As a child, Coffee rode bucking horses in youth rodeos, catching the bug and working his way up from there. In high school, after a few years of bull riding, he was asked to sit in for a bullfighter at the school’s rodeo (those that distract the animal long enough for a rider to get to safety.) “It became an obsession,” he said. “I’m an adrenaline junkie. This is as big an adrenaline rush as you can get. You’ve got 1,800 pounds of beast with baseball bats sticking out of the side of his head and he wants to take you off the face of this earth.” Now he watches the sport from the inside of a barrel – a safer place at times. As a professional rodeo clown, or barrel man, he dons face paint, wears outlandish clothes, and provides comic relief when a lull in the action occurs.
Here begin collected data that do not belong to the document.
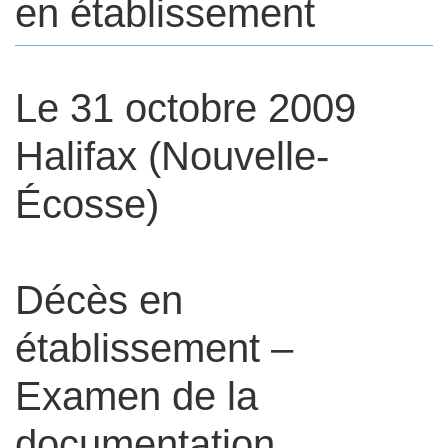
en établissement
Le 31 octobre 2009
Body
Halifax (Nouvelle-
Écosse)
Décès en
établissement –
Examen de la
documentation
As you can see in this video shared on their YouTube Channel by WatchTheDaily, it’s not as easy as it looks. And, Coffee can be heard saying, “…It’s a carnival ride that’s got a lot of danger in it…” Over the course of his rodeo career, he has had more than 100 bones broken, and says his bull riding and bull fighting injuries would fill more than three pages of a health report. The sport is much safer now than when Coffee was a greenhorn. Rodeo school, rigorous training, and flair and finesse have become more of a science than an art. “Before, you just had to be tough. Now you gotta be tough and smart,” he said. The young folks that take it up have expertise and athleticism to add to their passion, which Coffee agreed makes them “…just as much athletes as those in the NBA and NFL.” Watching with anticipation, he noted, “To see these guys nowadays, I wish I was 30 years younger.”